Our study assessed the toxicity of three well-characterized GRMs with different lateral sizes and oxidation degrees. Regarding necrosis, 5 and 50 µg/mL GO (more oxidized) generated an immediate and acute increase in this parameter compared to FLG and sFLG, which was maintained over time (Supplementary Fig. 4). On the other hand, the size of the graphene was determinant in cytotoxicity at long times and low doses, as suggested by the high toxicity effect of seven-day sFLG exposure. This difference was not observed at higher doses, since the level of cytotoxicity generated was extremely high. This trend was not observed regarding apoptosis, highlighting again the importance of combining different approaches to assess toxicity in the same study.

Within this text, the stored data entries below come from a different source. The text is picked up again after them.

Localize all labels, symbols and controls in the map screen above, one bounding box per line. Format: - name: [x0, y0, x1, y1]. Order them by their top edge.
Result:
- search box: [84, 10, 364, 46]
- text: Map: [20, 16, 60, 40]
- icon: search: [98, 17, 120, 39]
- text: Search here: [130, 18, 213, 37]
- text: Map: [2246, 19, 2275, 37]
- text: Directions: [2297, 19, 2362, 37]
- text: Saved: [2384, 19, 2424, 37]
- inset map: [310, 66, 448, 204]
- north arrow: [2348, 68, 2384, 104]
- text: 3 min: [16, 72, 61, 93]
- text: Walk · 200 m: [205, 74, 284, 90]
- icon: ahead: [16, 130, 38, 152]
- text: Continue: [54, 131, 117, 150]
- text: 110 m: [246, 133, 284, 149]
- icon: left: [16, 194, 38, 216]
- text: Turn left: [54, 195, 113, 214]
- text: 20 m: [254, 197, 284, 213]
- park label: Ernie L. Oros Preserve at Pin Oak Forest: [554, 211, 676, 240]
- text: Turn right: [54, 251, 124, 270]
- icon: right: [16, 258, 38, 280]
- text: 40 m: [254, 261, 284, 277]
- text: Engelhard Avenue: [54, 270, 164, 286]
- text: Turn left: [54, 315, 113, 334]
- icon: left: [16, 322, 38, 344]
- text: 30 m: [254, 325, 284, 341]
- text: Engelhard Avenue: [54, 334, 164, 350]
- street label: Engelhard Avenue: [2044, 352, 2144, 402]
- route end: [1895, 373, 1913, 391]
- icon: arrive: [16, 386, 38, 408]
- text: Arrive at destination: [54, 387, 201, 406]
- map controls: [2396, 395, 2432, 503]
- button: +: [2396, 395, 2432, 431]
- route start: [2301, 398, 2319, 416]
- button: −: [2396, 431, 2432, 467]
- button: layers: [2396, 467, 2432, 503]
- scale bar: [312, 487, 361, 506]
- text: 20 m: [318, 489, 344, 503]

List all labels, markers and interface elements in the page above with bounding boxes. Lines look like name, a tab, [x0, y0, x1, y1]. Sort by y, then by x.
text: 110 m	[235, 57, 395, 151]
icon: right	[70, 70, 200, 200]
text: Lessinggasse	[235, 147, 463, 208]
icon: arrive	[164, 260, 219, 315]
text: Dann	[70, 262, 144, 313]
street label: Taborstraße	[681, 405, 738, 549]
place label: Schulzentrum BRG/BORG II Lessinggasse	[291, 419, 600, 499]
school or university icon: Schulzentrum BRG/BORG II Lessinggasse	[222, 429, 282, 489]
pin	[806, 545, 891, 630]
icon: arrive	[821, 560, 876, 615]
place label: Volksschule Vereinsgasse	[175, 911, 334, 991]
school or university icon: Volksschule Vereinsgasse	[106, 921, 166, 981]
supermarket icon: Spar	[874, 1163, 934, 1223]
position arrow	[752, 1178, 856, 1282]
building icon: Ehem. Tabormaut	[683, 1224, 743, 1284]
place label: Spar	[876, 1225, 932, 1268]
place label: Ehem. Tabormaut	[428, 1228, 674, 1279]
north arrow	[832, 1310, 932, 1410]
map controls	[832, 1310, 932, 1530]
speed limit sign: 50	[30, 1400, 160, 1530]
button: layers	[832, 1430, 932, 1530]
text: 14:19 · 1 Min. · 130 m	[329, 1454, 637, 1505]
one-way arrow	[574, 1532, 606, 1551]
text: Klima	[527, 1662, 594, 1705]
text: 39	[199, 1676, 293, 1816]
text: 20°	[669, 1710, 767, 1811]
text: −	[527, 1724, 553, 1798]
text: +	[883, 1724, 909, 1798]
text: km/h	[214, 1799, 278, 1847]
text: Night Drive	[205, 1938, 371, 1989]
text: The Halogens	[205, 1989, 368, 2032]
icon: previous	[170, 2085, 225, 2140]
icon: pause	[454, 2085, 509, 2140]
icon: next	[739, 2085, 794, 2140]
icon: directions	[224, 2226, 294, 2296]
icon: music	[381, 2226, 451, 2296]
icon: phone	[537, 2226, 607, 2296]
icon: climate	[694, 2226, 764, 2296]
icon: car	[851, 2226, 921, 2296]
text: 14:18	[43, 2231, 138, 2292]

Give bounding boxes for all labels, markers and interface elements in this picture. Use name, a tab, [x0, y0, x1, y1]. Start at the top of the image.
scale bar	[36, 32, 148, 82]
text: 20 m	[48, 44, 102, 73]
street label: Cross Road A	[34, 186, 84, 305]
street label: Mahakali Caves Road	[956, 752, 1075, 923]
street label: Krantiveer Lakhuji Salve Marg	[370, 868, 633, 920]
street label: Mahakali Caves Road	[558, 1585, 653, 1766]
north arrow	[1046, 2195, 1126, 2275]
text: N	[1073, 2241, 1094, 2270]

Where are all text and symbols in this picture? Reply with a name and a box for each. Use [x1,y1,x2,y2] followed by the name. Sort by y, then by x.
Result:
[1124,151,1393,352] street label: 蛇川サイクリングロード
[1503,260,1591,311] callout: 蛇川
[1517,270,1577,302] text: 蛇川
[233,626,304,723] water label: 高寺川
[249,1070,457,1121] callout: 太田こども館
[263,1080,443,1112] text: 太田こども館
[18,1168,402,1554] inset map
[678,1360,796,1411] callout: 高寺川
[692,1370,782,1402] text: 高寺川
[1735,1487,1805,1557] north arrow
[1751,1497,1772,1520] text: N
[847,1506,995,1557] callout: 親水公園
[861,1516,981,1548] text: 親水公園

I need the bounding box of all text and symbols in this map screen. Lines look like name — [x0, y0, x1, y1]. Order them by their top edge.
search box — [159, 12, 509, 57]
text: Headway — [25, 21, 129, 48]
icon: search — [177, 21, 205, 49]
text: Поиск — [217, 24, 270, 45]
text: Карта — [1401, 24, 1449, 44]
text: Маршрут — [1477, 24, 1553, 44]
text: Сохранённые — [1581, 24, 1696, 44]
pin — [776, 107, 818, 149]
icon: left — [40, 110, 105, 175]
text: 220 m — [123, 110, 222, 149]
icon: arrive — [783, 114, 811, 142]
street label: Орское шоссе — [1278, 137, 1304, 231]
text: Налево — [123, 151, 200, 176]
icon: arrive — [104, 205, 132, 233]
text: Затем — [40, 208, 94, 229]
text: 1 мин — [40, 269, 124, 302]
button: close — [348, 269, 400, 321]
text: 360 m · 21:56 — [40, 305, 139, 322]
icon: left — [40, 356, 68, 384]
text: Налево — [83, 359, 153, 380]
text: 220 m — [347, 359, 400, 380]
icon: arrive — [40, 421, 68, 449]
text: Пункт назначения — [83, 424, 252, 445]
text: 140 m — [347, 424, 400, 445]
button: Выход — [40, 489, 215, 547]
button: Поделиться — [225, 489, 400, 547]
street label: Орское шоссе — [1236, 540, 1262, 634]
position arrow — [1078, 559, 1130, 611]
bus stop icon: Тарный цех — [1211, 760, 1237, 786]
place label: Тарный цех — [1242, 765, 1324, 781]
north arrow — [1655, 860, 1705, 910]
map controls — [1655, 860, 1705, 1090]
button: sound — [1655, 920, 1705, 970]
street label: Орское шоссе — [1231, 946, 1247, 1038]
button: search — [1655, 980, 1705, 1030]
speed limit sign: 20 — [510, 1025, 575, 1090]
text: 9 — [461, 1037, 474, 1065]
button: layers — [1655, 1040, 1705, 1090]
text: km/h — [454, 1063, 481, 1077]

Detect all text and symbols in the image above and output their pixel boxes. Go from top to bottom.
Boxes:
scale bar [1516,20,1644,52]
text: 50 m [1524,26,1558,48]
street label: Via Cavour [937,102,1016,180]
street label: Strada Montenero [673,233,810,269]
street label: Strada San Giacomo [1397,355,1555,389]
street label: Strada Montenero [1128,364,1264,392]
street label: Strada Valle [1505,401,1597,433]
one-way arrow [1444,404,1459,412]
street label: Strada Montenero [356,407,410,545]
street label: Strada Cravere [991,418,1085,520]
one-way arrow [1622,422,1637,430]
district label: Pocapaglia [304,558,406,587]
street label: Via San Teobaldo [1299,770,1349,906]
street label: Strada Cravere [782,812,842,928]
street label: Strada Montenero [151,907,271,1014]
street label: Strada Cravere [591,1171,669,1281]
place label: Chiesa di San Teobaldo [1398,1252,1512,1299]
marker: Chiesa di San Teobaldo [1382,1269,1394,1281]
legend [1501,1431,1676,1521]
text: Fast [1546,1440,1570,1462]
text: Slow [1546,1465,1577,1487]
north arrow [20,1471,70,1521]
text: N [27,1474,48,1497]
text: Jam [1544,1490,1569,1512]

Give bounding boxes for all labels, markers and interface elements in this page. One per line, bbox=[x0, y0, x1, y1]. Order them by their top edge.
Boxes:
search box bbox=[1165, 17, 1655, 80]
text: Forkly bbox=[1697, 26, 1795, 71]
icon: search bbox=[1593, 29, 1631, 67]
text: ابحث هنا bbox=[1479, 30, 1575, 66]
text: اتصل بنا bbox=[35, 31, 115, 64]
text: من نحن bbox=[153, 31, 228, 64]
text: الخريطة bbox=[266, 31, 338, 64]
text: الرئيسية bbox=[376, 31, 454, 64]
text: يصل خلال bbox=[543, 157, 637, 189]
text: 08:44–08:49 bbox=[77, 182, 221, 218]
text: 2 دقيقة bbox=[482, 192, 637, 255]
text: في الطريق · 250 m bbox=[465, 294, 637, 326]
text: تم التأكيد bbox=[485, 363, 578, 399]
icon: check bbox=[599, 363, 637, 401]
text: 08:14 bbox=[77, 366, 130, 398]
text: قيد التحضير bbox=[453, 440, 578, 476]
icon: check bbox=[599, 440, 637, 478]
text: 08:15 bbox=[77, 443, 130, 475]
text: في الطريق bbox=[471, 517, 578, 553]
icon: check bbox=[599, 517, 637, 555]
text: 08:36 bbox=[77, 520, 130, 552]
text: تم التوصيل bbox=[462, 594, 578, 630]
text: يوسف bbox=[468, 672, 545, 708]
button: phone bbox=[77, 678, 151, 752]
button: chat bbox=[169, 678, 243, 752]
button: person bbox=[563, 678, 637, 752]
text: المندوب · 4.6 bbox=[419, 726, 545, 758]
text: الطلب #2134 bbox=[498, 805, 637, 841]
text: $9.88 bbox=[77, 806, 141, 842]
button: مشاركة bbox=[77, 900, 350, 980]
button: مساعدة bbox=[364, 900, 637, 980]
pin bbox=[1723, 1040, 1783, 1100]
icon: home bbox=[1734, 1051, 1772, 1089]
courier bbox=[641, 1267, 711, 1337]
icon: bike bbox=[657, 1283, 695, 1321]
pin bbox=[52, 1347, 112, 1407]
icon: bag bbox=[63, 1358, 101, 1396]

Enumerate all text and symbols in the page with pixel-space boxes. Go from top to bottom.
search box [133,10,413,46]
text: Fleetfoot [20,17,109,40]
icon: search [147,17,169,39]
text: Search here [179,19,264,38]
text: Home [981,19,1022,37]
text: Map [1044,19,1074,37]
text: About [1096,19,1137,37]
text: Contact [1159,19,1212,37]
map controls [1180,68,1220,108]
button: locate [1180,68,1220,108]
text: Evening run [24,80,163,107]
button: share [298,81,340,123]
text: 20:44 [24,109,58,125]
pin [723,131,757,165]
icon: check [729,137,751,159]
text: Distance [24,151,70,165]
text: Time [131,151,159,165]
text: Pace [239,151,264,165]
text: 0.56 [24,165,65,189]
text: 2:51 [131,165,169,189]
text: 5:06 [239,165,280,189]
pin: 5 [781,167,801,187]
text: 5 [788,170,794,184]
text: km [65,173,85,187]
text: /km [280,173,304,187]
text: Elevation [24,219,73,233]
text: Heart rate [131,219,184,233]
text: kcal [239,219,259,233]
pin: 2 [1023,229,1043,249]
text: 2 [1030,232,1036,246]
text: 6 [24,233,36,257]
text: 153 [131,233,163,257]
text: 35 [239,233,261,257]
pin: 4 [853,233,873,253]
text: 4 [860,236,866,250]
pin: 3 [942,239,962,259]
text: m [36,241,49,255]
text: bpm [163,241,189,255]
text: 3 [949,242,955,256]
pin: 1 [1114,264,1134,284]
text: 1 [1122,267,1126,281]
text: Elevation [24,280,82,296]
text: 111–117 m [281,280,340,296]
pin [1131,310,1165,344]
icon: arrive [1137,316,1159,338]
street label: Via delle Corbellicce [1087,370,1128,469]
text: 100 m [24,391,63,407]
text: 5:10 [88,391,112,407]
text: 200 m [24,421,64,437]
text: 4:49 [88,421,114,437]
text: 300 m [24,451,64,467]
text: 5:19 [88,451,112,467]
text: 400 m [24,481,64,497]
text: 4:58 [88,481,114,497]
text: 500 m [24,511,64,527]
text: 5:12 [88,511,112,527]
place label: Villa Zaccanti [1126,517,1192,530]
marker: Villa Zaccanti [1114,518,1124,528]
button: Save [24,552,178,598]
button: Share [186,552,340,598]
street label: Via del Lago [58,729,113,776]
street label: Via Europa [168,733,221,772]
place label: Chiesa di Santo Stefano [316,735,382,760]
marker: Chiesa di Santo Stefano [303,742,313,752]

It has been fully demonstrated that small particles have a harmful effect on the lung [77], and graphene is no exception. The toxicity of many of these particles has been studied previously using the NHBE cell line. Therefore, finally, to put our results into context, we compared graphene-induced toxicity levels in NHBE cells with those of other toxic particles analyzed using the same cell model. The toxicity levels induced by 5 µg/mL doses of GO, FLG, and sFLG were comparable to those generated by low doses of toxic compounds such as DEPs [25] and cigarette smoke extracts [24]. For 50 µg/mL doses (particularly FLG), toxicity levels were similar to those induced by high doses of DEP compounds or electronic cigarette smoke extracts [22, 24, 25]. For example, DEPs are generated by diesel engines, one of the most important sources of anthropogenic particulate matter emissions. These particles generate cytotoxicity in a wide variety of cells, including NHBE [78, 79, 80]. Remarkably, different studies show that exposure to even low doses of these toxic compounds have a detrimental effect on human health [22, 24, 25, 70]. The results obtained in our study allow us to conclude that, for NHBE cells, a 5 µg/mL dose of GRMs (considered as low) generated toxicity after 24 hours of exposure, and a dose of 50 µg/mL was as toxic as higher doses of other, well-studied toxic nanoparticles.